A description/proof of that maps composition preimage is composition of map preimages in reverse order
Topics
About: set
The table of contents of this article
Starting Context
- The reader knows a definition of set.
- The reader knows a definition of map.
Target Context
- The reader will have a description and a proof of the proposition that for any maps composition, the preimage under the composition is the composition of the map preimages in the reverse order.
Orientation
There is a list of definitions discussed so far in this site.

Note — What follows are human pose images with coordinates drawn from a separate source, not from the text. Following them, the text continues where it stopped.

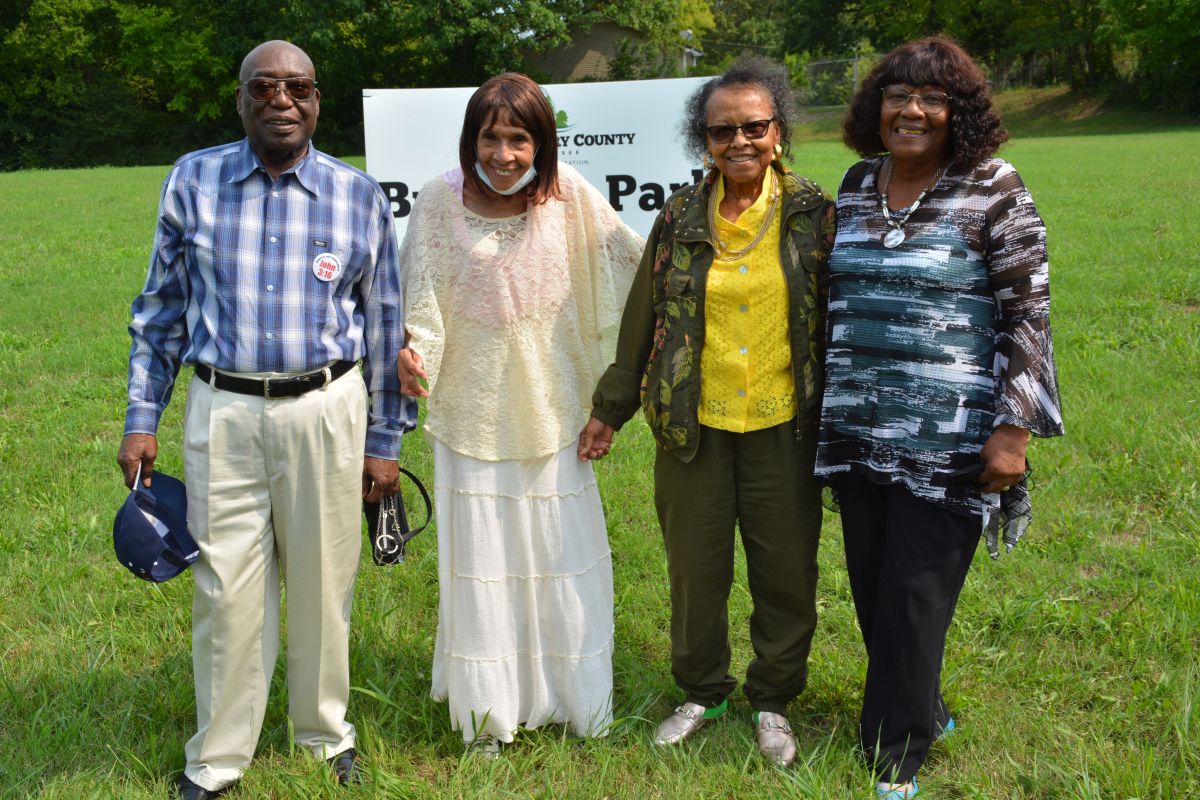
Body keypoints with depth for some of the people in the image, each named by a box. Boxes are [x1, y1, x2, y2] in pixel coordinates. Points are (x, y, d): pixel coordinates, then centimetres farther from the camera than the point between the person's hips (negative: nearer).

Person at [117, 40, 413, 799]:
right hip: (222, 411, 0)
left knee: (322, 584, 10)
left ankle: (326, 732, 31)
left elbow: (386, 325, 7)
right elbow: (162, 308, 9)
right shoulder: (194, 181, 4)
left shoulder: (359, 195, 2)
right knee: (227, 590, 4)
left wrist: (385, 441, 6)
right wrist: (142, 418, 4)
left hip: (325, 410, 0)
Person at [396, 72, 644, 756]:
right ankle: (489, 713, 26)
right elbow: (422, 302, -6)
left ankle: (579, 703, 32)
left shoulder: (568, 196, -6)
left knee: (567, 559, 12)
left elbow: (636, 265, 1)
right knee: (482, 562, 7)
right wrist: (412, 354, -24)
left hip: (552, 414, 1)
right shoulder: (441, 204, -8)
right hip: (475, 413, -1)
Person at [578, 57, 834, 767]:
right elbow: (643, 320, 8)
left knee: (786, 573, 9)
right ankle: (702, 693, 34)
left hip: (784, 427, -1)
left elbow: (838, 317, 3)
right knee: (696, 569, 12)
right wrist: (611, 408, 12)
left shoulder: (813, 215, -2)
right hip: (693, 426, 1)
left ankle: (773, 701, 30)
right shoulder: (681, 219, 1)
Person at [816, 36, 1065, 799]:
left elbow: (1029, 314, -8)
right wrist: (824, 404, 19)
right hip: (858, 431, 5)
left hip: (947, 441, -5)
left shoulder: (993, 190, -7)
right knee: (873, 586, 12)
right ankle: (918, 711, 34)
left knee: (914, 596, 0)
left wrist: (1013, 432, -13)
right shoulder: (857, 184, 9)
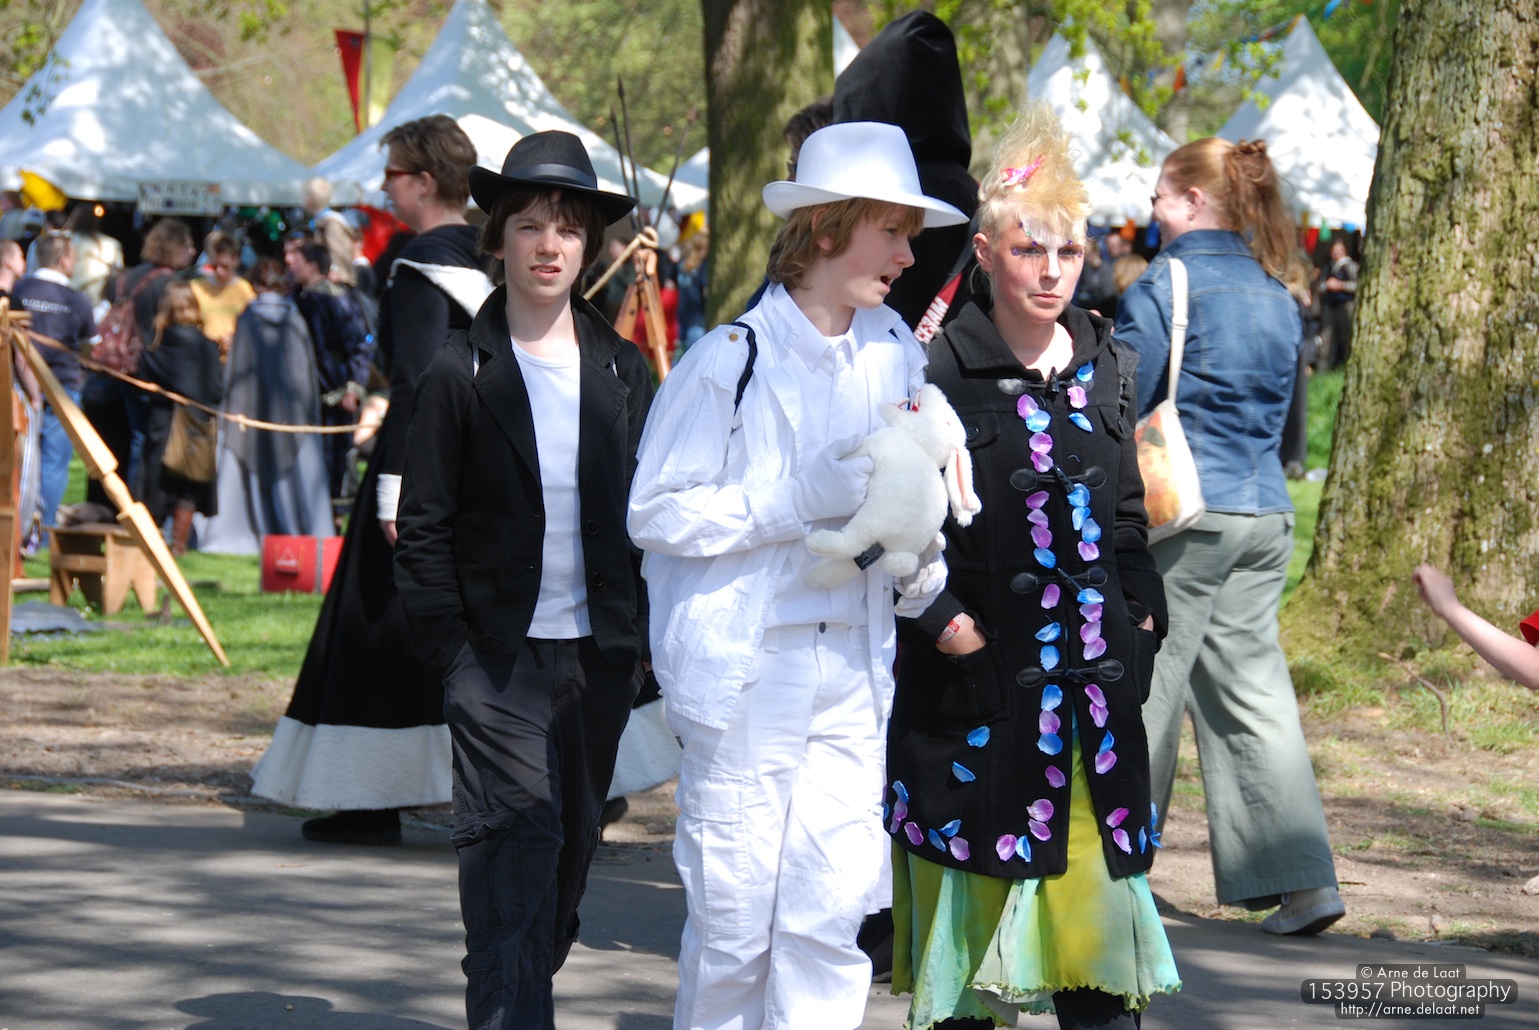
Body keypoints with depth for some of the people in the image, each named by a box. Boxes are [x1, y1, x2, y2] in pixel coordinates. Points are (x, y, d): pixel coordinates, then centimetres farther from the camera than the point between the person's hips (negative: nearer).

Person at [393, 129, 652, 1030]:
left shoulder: (622, 372, 8)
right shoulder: (462, 373, -1)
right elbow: (425, 526, 0)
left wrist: (642, 634, 4)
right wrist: (449, 647, -8)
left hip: (599, 651, 4)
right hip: (499, 652, -4)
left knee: (573, 844, 10)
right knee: (517, 839, -13)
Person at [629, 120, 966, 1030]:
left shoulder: (897, 355, 9)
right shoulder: (734, 358, -8)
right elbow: (656, 512, -9)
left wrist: (919, 565, 1)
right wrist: (795, 498, -18)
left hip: (852, 671, 4)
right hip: (743, 671, -4)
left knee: (833, 913, -2)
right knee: (734, 912, 0)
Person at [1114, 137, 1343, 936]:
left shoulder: (1166, 285, -10)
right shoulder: (1277, 294, 13)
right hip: (1266, 512, 7)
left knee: (1142, 689, 4)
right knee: (1253, 688, 7)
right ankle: (1302, 880, -2)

There is a list of propositions discussed so far in this site.
Main Body
1: Description
For any sets, \(S_1, S_2, . . ., S_n\) where \(3 \le n\), any maps, \(f_1: S_1 \rightarrow S_2, f_2: S_2 \rightarrow S_3, . . ., f_{n - 1}: S_{n - 1} \rightarrow S_n\), and any subset, \(S \subseteq S_n\), \((f_{n - 1} \circ . . . \circ f_2 \circ f_1)^{-1} (S) = {f_1}^{-1} ({f_2}^{-1} (. . . ({f_{n - 1}}^{-1} (S)) . . .))\).
2: Proof
Suppose that \(n = 3\). For any element, \(p \in (f_2 \circ f_1)^{-1} (S)\), \(f_2 \circ f_1 (p) \in S\), \(f_1 (p) \in {f_2}^{-1} (S)\), \(p \in {f_1}^{-1} ({f_2}^{-1} (S))\). For any \(p \in {f_1}^{-1} ({f_2}^{-1} (S))\), \(f_1 (p) \in {f_2}^{-1} (S)\), \(f_2 \circ f_1 (p) \in S\), \(p \in (f_2 \circ f_1)^{-1} (S)\).
Suppose that \((f_{n - 1} \circ . . . \circ f_2 \circ f_1)^{-1} (S) = {f_1}^{-1} ({f_2}^{-1} (. . . ({f_{n - 1}}^{-1} (S)) . . .))\) for an \(n\). \((f_{n} \circ f_{n - 1} \circ . . . \circ f_2 \circ f_1)^{-1} (S) = (f_{n} \circ (f_{n - 1} \circ . . . \circ f_2 \circ f_1))^{-1} (S) = {(f_{n - 1} \circ . . . \circ f_2 \circ f_1)}^{-1} ({f_{n}}^{-1} (S)) = {f_1}^{-1} ({f_2}^{-1} (. . . ({f_{n - 1}}^{-1} ({f_{n}}^{-1} (S))) . . .))\).
So, by mathematical induction, the proposition holds for any \(3 \le n\).